- **Required work**
Rewrite each line of the records below as an item in a numbered list, skipping blank lines. Omit the pictures.

- **Exercise material**
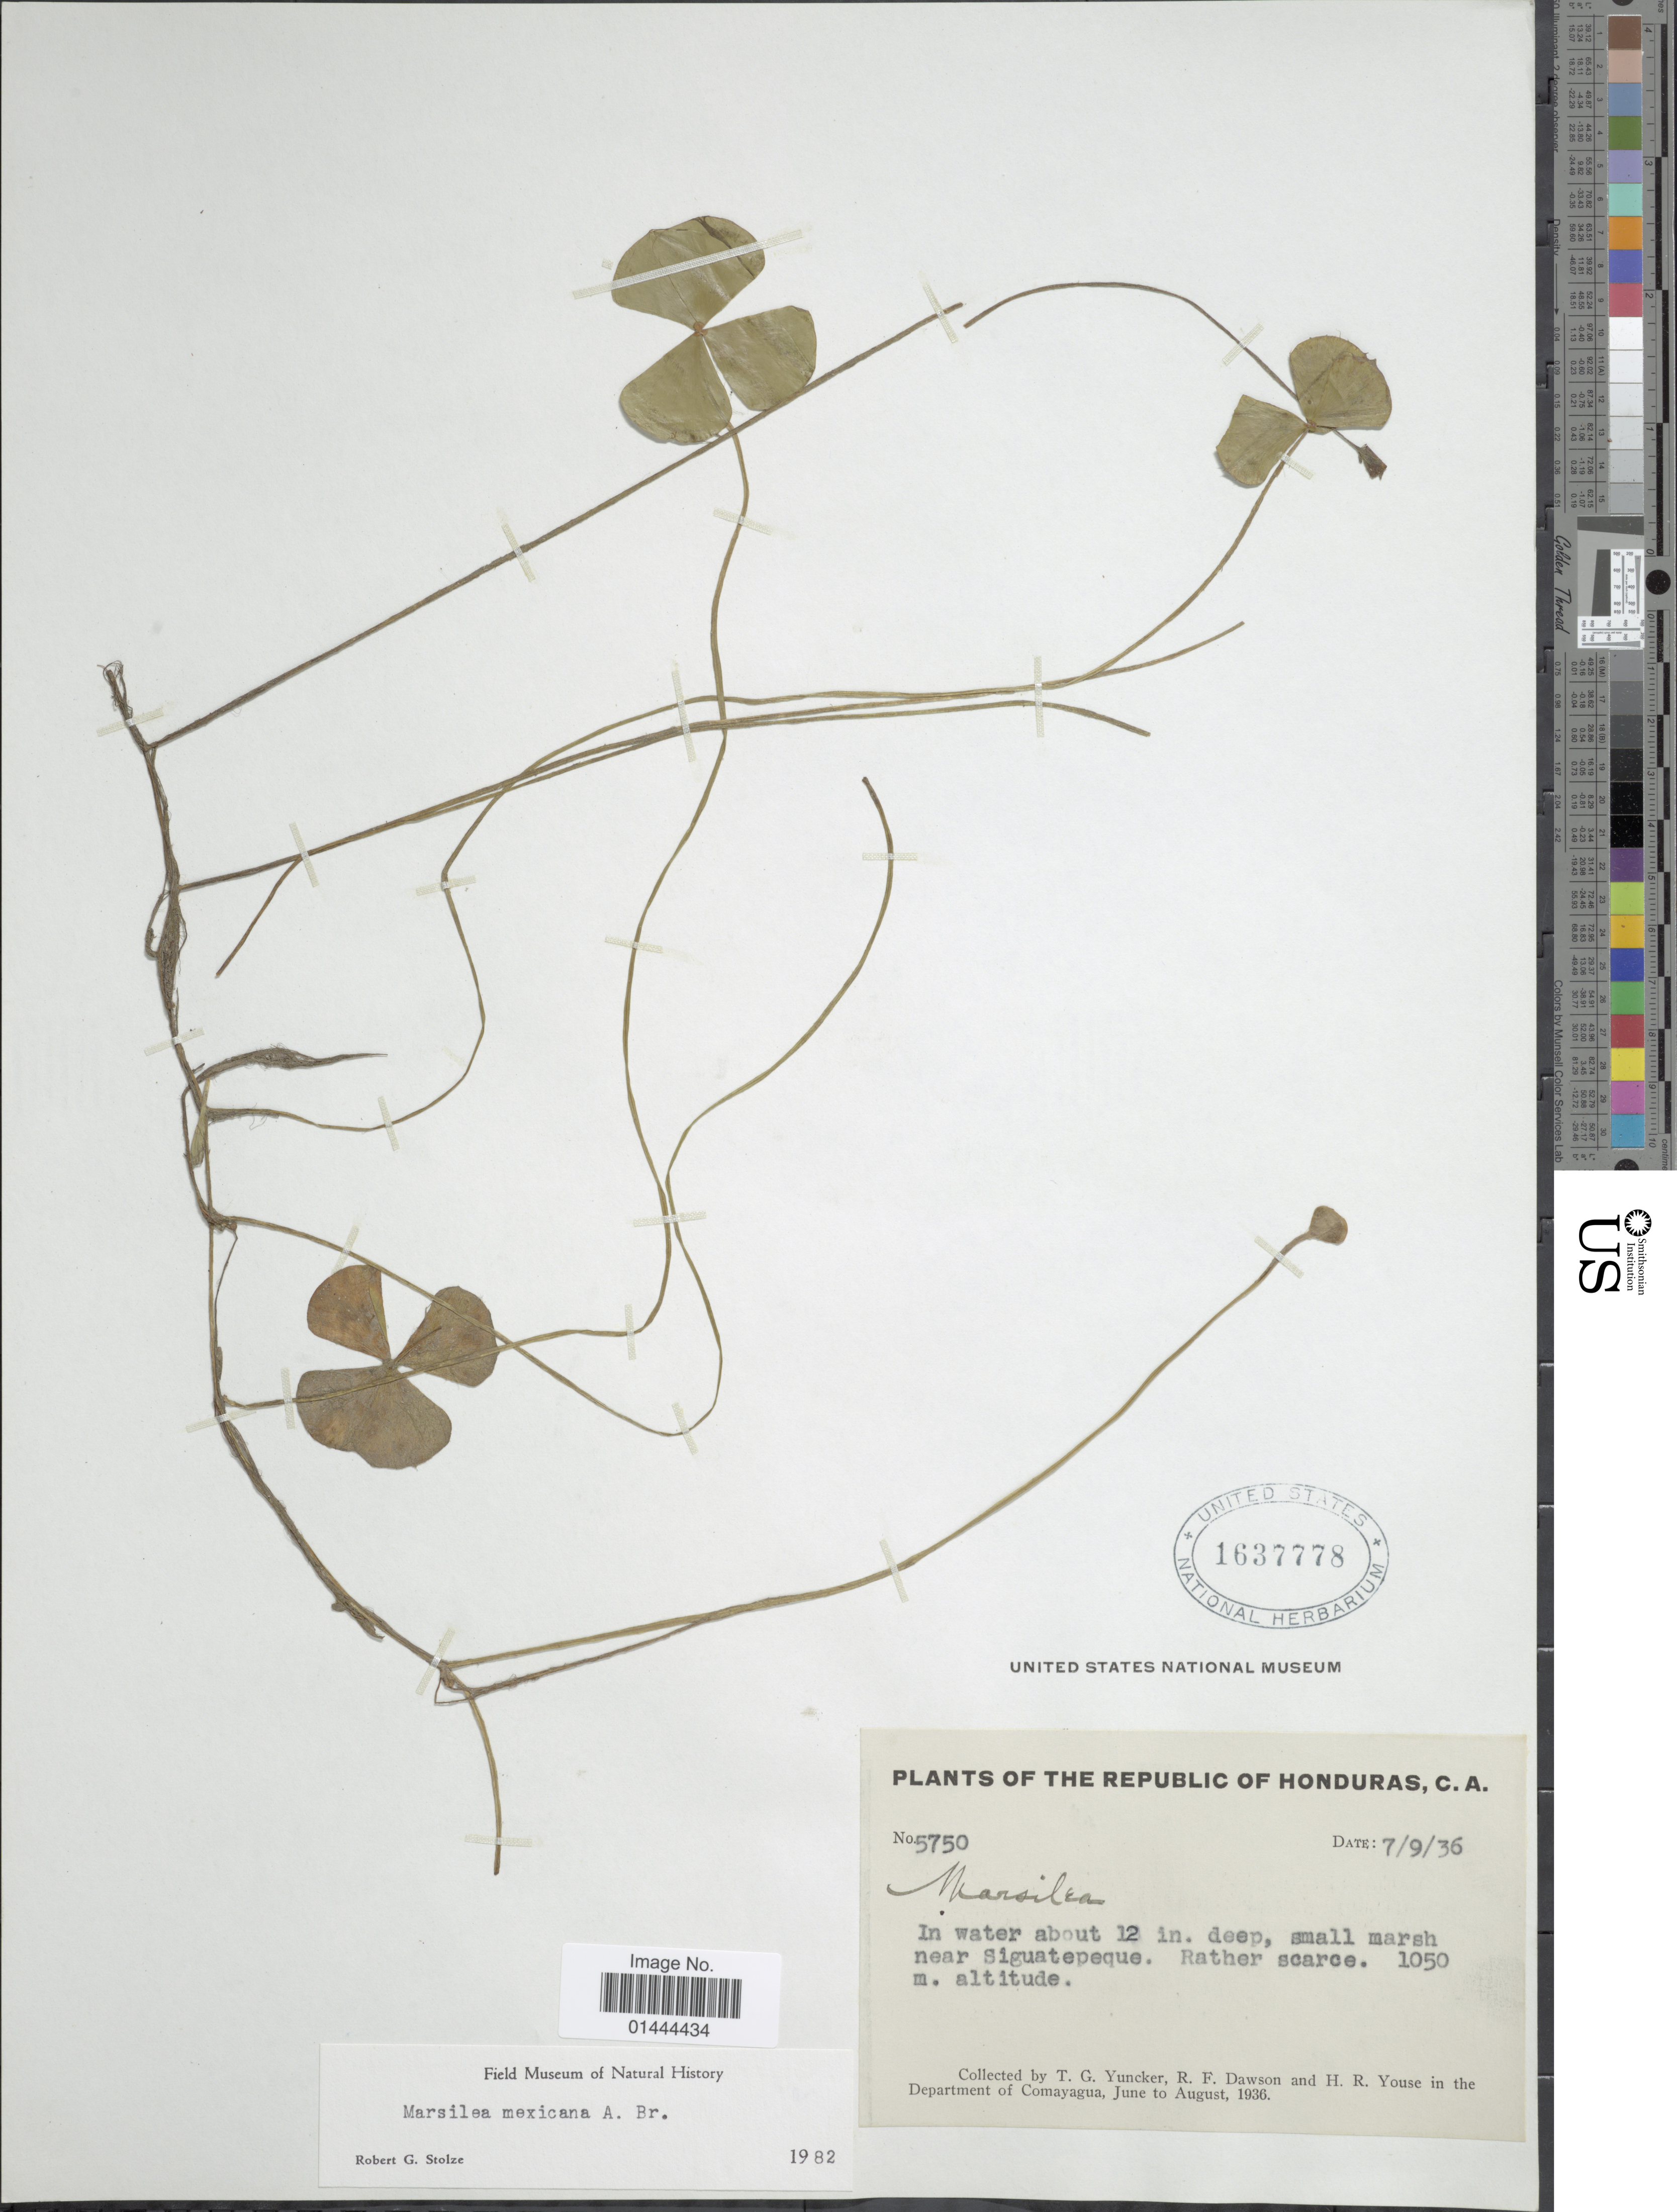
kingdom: Plantae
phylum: Tracheophyta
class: Polypodiopsida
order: Salviniales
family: Marsileaceae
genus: Marsilea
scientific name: Marsilea mexicana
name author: A. Braun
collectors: T. G. Yuncker, R. F. Dawson & H. Youse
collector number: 5750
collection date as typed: Transcribed d/m/y: 9/7/36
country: Honduras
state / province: Comayagua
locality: In water about 12 in. deep, small marsh near Siguatepeque, rather scarce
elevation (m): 1050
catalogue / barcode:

- **Task solution**
1. kingdom: Plantae
2. phylum: Tracheophyta
3. class: Polypodiopsida
4. order: Salviniales
5. family: Marsileaceae
6. genus: Marsilea
7. scientific name: Marsilea mexicana
8. name author: A. Braun
9. collectors: T. G. Yuncker, R. F. Dawson & H. Youse
10. collector number: 5750
11. collection date as typed: Transcribed d/m/y: 9/7/36
12. country: Honduras
13. state / province: Comayagua
14. locality: In water about 12 in. deep, small marsh near Siguatepeque, rather scarce
15. elevation (m): 1050
16. catalogue / barcode:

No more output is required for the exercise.